Yves Bonnefoy

1923 –
2016

Yves Bonnefoy was born in Tours, France, on June 24, 1923. In 1943, after studying science and mathematics at the University of Poitiers, he enrolled at the Sorbonne and moved to Paris, where he associated with the surrealist milieu.

Widely considered France’s most influential modern poet, Bonnefoy published his first book of poetry, Du movement et de l’immobilité de Douve (Mercure de France) in 1953; this volume was published in English as On the Motion and Immobility of Douve (Ohio University Press) in 1968. He went on to write over one hundred books of poems, essays, and criticism, including the poetry collections Beginning and End of the Snow: followed by Where the Arrow Falls (Bucknell University Press, 2012) and Second Simplicity: New Poetry and Prose, 1991–2011 (Yale University Press, 2011).

In praise of The Curved Planks (Farrar, Straus and Giroux, 2006), Paul Auster writes, “Yves Bonnefoy is one of the rare poets in the history of literature to have sustained the highest level of artistic excellence throughout an entire lifetime—now more than half a century of work, and still counting. These recent poems, superbly translated by Hoyt Rogers, attest to his enduring greatness.”

Bonnefoy was also renowned for his translations of Shakespeare, Yeats, and Donne, as well as for his literary criticism. In an interview for The Paris Review, he noted, “Poet is a word one can use when speaking of others, if one admires them sufficiently. If someone asks me what I do, I say I’m a critic, or a historian.”

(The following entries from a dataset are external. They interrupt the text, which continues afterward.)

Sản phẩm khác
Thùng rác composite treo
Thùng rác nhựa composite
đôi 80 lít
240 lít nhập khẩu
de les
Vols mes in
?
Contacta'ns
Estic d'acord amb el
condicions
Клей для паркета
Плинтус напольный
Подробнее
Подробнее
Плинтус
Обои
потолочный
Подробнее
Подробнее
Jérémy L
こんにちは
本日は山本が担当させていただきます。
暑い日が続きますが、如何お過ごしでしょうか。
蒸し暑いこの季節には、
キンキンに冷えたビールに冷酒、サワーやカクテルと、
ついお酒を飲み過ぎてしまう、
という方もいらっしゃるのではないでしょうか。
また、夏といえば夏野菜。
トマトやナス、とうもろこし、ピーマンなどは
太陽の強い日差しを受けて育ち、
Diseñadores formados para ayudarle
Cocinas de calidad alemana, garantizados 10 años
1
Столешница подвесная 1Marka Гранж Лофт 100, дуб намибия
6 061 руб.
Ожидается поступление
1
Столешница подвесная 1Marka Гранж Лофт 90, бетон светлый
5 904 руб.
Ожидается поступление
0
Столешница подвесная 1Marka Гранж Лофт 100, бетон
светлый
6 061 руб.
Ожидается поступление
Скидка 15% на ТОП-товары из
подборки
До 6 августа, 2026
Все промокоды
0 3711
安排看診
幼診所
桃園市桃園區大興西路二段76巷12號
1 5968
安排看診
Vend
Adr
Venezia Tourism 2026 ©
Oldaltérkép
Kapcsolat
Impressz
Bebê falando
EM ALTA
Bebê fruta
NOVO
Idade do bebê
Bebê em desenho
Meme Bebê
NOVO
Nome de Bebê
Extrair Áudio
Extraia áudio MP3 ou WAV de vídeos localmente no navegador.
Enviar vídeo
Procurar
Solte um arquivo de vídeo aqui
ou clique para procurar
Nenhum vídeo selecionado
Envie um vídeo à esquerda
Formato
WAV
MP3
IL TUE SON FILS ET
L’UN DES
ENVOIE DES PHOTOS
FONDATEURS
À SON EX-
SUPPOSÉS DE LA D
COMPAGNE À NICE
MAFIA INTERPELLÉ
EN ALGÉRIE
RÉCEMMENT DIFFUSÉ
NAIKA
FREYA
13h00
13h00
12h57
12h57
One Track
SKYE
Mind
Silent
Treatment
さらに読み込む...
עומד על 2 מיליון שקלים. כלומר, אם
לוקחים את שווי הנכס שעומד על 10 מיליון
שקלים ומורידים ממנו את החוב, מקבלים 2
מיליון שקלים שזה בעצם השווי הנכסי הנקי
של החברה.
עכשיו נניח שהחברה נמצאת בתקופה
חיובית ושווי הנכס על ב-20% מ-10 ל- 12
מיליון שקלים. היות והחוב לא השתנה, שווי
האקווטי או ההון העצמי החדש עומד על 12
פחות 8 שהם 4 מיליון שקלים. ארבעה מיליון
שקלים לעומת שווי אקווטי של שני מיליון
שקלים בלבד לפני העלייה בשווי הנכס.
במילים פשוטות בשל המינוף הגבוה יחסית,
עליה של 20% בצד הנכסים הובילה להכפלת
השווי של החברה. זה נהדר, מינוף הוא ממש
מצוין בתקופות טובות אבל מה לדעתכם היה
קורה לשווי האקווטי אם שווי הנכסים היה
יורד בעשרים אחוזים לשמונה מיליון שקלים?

He received many honors and awards throughout his lifetime, including the Prix Goncourt in 1987, the European Prize for Poetry in 2006, the Franz Kafka Prize in 2007 and The Griffin Trust for Excellence in Poetry’s Lifetime Recognition Award in 2011. He taught at the College de France from 1981 to 1994 and lectured at universities worldwide. Bonnefoy died on July 1, 2016, in Paris.